6 de junio de 2005

Moral pirata

Desde hace algunos meses, quienes tenemos la costumbre o vicio de ir al cine debemos padecer, al menos en Multicinemas y Cinépolis, que se proyecten al comienzo de la función dos cortometrajes que no sé si clasificar entre los propagandísticos o entre los de publicidad comercial. En el primero que mi esposa y un servidor tuvimos la desdicha de tragarnos, un señor ve la televisión en compañía de una niña y tiene con ella, palabras más, palabras menos, este diálogo edificante:

—Papi, ¿por qué la película se ve tan mal?

—Porque la compré en la calle.

—¿Y por qué la compraste en la calle?

—Porque así es más barato.

—¿Y por qué así es más barato?

—Porque el señor que las vende las graba en su casa.

—¿Y por qué las graba en su casa?

—Porque no quiere que nadie lo vea.

—¿Y por qué no quiere que nadie lo vea?

El papá, que se ha ido poniendo cada vez más nerviosito con el inocente asedio judicial de la criatura, da por terminado el ping-pong con esta especie de aceptación de culpa que también es un dictamen y, en su caso, una toma de conciencia:

—Porque lo que hace está mal… y se ve mal.

—¿Como la película?

—Sí, como la película.

Lo mejor del bien es que, una vez que alguien se decide a practicarlo, todo a su alrededor se impregna de sensatez y de cordura. No me detendré por ahora en el otro corto sobre la piratería que, como ya he dicho, somos precisamente los asiduos al cine comercial quienes más hemos tenido que sufrir (y es que, por obra de una tenaz regla matemática, entre más alta sea la frecuencia de nuestras idas al cine, más alto será también el consumo que hagamos de tales pildoritas de moralina y sospechosa buena fe). Me quedo por ahora con este señor, moreno y con barba de candado, y con su hijita, rubia y desdentada, esto es: presa de la maldad, sucio el primero, y todavía pura, incontaminada, incapaz de morder la segunda, según el vocabulario universal de la imagen. Es más: me limito a formular apenas tres o cuatro preguntas quizá molestas, pero no impertinentes.

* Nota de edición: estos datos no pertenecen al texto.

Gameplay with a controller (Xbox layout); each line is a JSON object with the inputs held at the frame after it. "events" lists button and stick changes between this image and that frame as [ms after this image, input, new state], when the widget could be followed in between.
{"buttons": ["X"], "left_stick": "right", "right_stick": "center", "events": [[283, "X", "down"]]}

La primera ya fue insinuada párrafos atrás: ¿por qué los clientes de un cine comercial, es decir: las personas que salimos de nuestras casas para ir a ver películas y pagamos por hacerlo con todas las de la ley, tenemos que prestarle ojos y oídos a esos dos cortos audiovisuales en los que, digámoslo de una vez, los adultos aficionados al “séptimo arte” somos presentados como interesados promotores de la piratería? La segunda pregunta, en principio, se puede interpretar como una mera broma: ¿por qué, si el comerciante clandestino de películas tiene la precaución de grabarlas en su casa “para que nadie lo vea”, el señor del corto revela con tanta seguridad cómo se dan las cosas? Lo diré de otro modo: si hasta el señor del corto sabe dónde se venden las películas clonadas y quién las graba, ¿por qué los promotores de la campaña no concentran sus energías en denunciar el delito en sí en lugar de acosar al cinéfilo promedio que, lejos de comprar, digamos, el Episodio III de La guerra de las galaxias en el mercado de San Juan de Dios, paga cuarenta y tantos pesos por verla una sola vez en el cine?

Por lo demás, y en la medida que las campañas contra la piratería nos vienen de los Estados Unidos en línea directa, ya que allá es donde tienen sede las compañías que producen y distribuyen casi todos los filmes, incluso los mexicanos, ¿no serán culpables de traficar con una moral pirata los mismísimos enemigos mexicanos de la piratería, ya que no hacen más que repetir endebles patrones de conducta —interesados no en el bien común, sino en el beneficio financiero de unas pocas billeteras— irreflexivamente y sacándole provecho?



("Moral pirata" se publicó ayer, domingo 5 de junio, en Mural.)